How to qualify through SDS
The Canadian embassy checklist for students applying for a program under SDS sets the following eligibility criteria:

•    Admission to a full-time program in a publicly-funded post-secondary institution such as universities, colleges, institutes or CÉGÉP;

•    An IELTS score with a minimum band of 6 for each ability (listening, reading, writing and speaking) taken within past two years;

•    Purchase of a special Guaranteed Investment Certificate (GIC) from Scotiabank of C$10,000 for a single applicant; additional C$4,000 for accompanying spouse and $3,000 for each accompanying dependent child to cover living expenses for the first year of stay in Canada;

•    Proof of payment of the tuition fee for one (1) year; AND

•    Upfront medical examination at least one week before submission of the application.

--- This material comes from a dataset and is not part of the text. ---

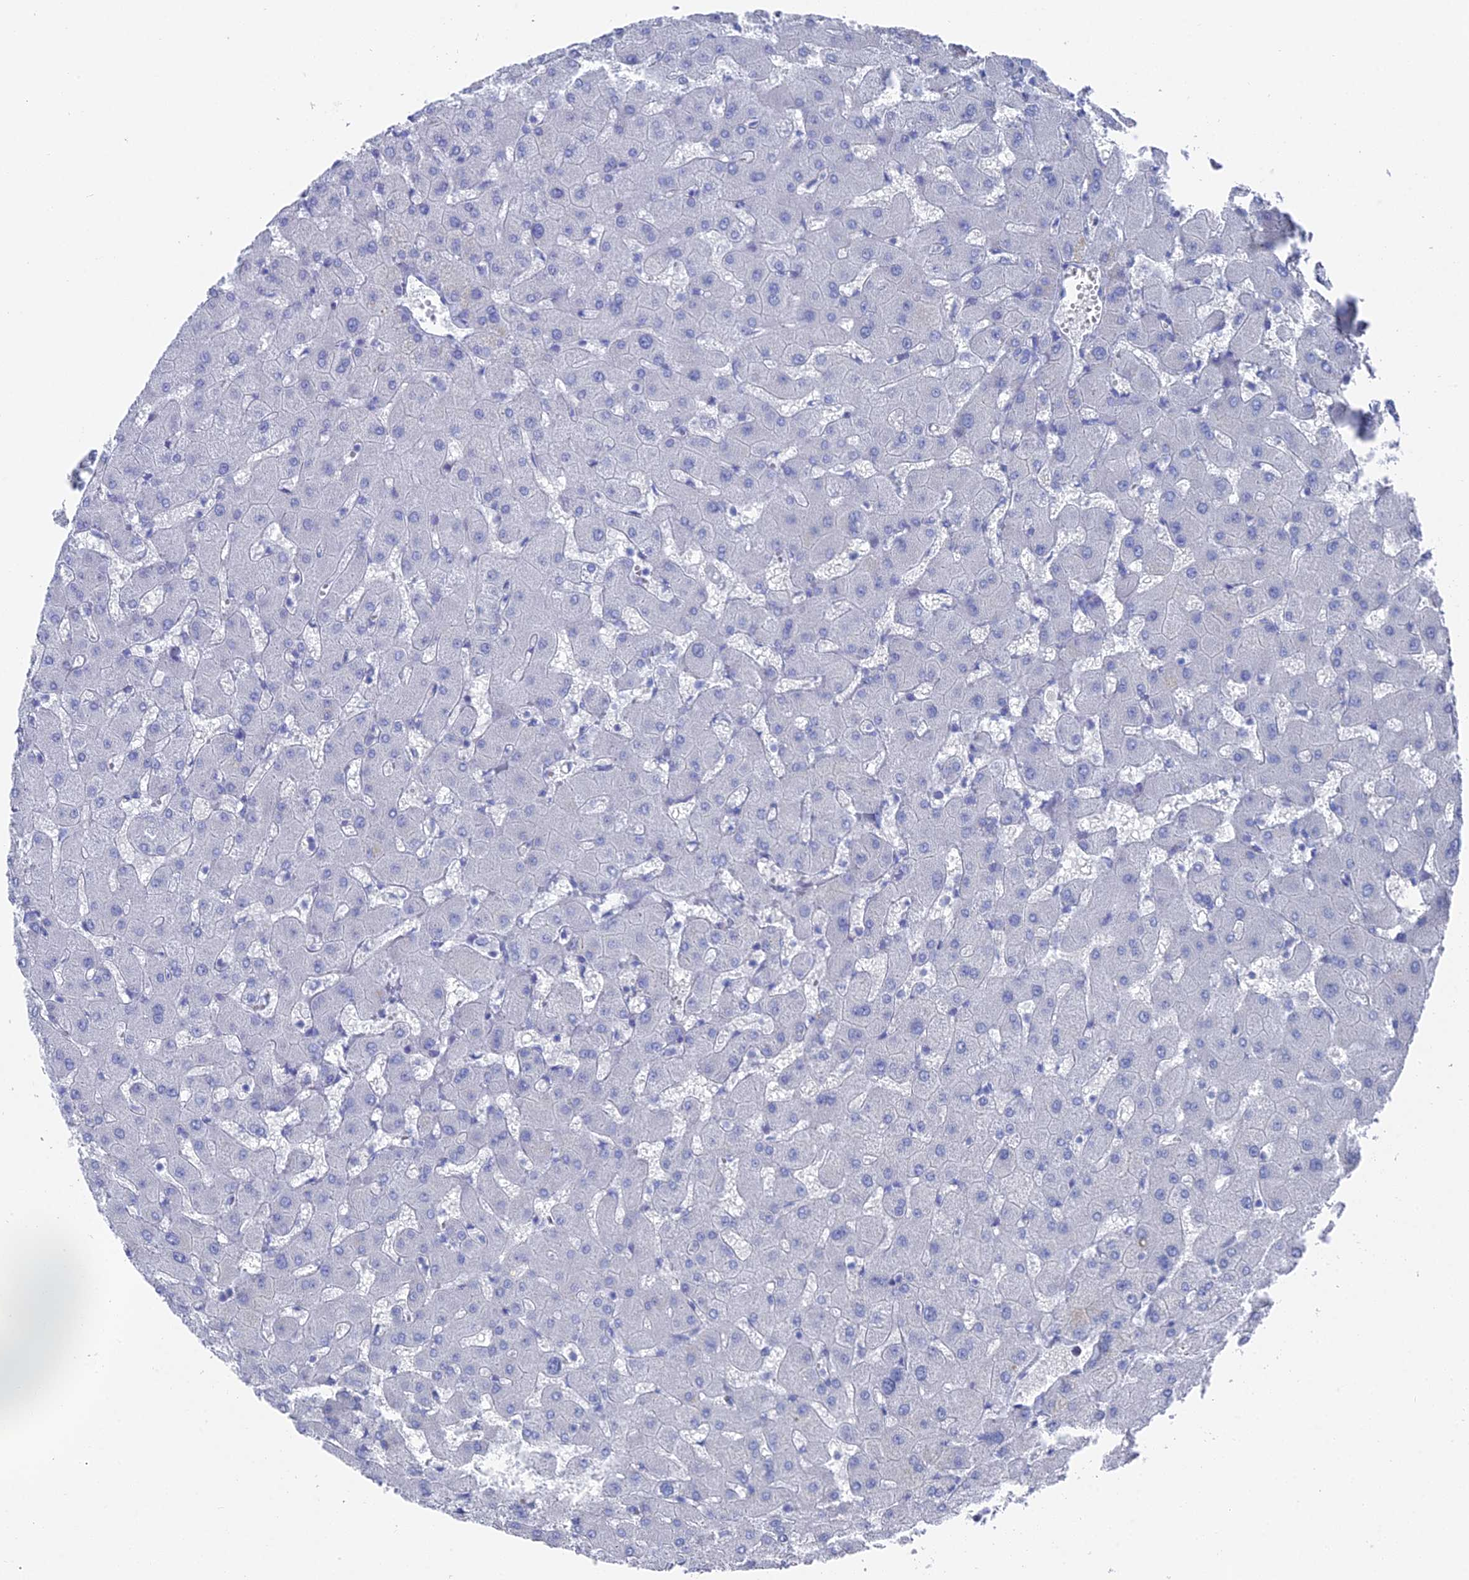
{"staining": {"intensity": "negative", "quantity": "none", "location": "none"}, "tissue": "liver", "cell_type": "Cholangiocytes", "image_type": "normal", "snomed": [{"axis": "morphology", "description": "Normal tissue, NOS"}, {"axis": "topography", "description": "Liver"}], "caption": "This histopathology image is of unremarkable liver stained with immunohistochemistry (IHC) to label a protein in brown with the nuclei are counter-stained blue. There is no staining in cholangiocytes.", "gene": "ENPP3", "patient": {"sex": "female", "age": 63}}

•    Apply with the authorized visa application center.

Advantages of applying under SDS
The major advantages of applying under SDS are:
•    Streamlined visa process for all SDS eligible institutions.
•    Less financial documentation.
•    Faster visa processing time.

International students are allowed to work part time (20 hours a week) and full time when school is off session. However, study permit applicants must not rely on this privilege (or being able to work) since inability to find employment could result in the student working more than studying.

The funds transferred to an authorized Canadian bank – in this case Scotiabank – ensure access to funds to the international student regardless of the financial ups and downs.

The Scotiabank Student GIC Program (SSGP) enables the student to “meet the requirements of the citizenship and Immigration Canada guidelines and provides access to funds to help pay for living expenses while studying in Canada.”

A study permit applicant may “purchase a Guaranteed Investment Certificate (GIC) from Scotiabank for C$10,000. A GIC is an investment account that offers a guaranteed interest rate over a fixed period of time. Other features of the

GIC are:
•    C$2,000 plus any accrued interest will be deposited into the student’s personal bank account upon arrival in Canada.

•    Each month, for 12 months, the student receives a portion of the balance of the investment back, plus interest.

•    Student can use these funds to help pay for living expenses while studying in Canada.

•    After 12 months, the student would have received the C$10,000 investment back

•    There is a C$200 fee for the SDS program.